Rau was born in Bern, Switzerland. He studied sociology, German and Roman studies in Paris, Zurich and Berlin under Tzvetan Todorov and Pierre Bourdieu, among others. He started his first reporting trips in 1997. From 2000 he worked as an author for Neue Zürcher Zeitung, and from 2003 as a director and writer at home and abroad with, among others, the Maxim Gorki Theater in Berlin, Staatsschauspiel Dresden, Hebbel am Ufer Berlin, Theaterhaus Gessnerallee Zurich, Teatrul Odeon Bucharest and Beursschouwburg in Brussels.
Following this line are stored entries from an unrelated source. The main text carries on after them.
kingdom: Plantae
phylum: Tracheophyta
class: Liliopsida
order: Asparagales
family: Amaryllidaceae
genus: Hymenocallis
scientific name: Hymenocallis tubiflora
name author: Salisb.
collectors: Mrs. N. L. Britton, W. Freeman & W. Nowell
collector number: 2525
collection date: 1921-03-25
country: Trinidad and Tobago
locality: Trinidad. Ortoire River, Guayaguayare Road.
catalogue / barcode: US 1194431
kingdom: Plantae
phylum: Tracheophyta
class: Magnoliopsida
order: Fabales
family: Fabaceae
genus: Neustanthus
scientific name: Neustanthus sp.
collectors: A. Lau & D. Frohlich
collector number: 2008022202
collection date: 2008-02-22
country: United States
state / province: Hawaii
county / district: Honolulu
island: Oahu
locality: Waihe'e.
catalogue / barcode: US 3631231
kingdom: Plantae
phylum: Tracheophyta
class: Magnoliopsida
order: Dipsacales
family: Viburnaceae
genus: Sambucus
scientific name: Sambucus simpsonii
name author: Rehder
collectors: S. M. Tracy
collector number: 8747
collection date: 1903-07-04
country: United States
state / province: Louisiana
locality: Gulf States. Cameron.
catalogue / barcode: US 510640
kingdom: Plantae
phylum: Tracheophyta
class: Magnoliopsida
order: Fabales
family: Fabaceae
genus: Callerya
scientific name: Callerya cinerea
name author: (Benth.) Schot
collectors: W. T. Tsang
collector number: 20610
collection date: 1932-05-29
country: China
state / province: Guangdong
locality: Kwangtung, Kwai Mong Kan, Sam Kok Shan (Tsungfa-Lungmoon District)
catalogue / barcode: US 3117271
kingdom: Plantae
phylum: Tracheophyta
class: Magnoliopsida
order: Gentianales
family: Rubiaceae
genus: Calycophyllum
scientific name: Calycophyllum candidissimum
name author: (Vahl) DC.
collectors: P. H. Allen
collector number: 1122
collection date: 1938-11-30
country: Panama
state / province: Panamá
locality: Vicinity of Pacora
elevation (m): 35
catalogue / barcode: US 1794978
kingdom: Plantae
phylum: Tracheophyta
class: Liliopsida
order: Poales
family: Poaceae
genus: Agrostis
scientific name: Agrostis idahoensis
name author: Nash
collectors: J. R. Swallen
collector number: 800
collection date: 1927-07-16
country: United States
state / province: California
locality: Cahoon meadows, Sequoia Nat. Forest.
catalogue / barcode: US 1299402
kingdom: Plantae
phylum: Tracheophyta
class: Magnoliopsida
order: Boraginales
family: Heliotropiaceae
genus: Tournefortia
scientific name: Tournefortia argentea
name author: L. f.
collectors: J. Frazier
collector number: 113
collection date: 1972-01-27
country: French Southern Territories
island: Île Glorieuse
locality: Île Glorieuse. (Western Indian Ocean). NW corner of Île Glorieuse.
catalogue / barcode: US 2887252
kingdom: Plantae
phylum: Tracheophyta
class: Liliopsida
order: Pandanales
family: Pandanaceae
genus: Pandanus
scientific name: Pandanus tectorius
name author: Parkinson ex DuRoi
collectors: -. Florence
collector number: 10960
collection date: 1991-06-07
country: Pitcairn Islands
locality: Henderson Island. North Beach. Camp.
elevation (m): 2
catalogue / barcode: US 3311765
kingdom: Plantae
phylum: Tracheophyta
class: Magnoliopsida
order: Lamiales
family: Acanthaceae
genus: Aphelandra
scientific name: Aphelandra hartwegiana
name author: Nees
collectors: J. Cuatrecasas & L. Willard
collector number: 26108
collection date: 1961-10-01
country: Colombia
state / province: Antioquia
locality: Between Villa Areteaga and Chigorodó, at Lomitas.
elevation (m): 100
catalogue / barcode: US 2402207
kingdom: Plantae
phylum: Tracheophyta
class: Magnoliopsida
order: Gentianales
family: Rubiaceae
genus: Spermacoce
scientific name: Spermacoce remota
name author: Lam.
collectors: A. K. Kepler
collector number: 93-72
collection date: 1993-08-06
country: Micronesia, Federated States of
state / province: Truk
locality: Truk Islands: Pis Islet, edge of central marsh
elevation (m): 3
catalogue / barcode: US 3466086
In 2007, Rau founded the theatre and film production company International Institute of Political Murder (IIPM) which he has been running ever since. The company was founded with a focus on documenting the last hours of Elena and Nicolae Ceaușescu, who were executed on December 25, 1989. Over time, it developed into an institution that focused on documenting notable historical global events through the mediums of films, literature, documentaries and research papers. In September 2010, Nicolae Ceaușescu's son sued IIPM demanding they cease the use of his family name Ceaușescu.
Rau's theatrical works and films have been invited to some of the biggest national and international festivals, including in 2012-2013 the Berliner Theatertreffen, Noorderzon Performing Arts Festival Groningen, Wiener Festwochen, the Kunstenfestival in Brussels and the Radikal jung Festival, where he was awarded the critics' prize for direction. Alongside his work for stage and film, Milo Rau lectures on direction, cultural theory and social sculpture at universities and colleges. His productions, campaigns and films have been invited to the Festival d’Avignon among others and nominated for the Prix de Soleure, while also touring the world. The Swiss newspaper Tagesanzeiger recently named him one of today’s "most sought-after directors," with the German weekly Der Freitag calling him “the most controversial theatre director of his generation”.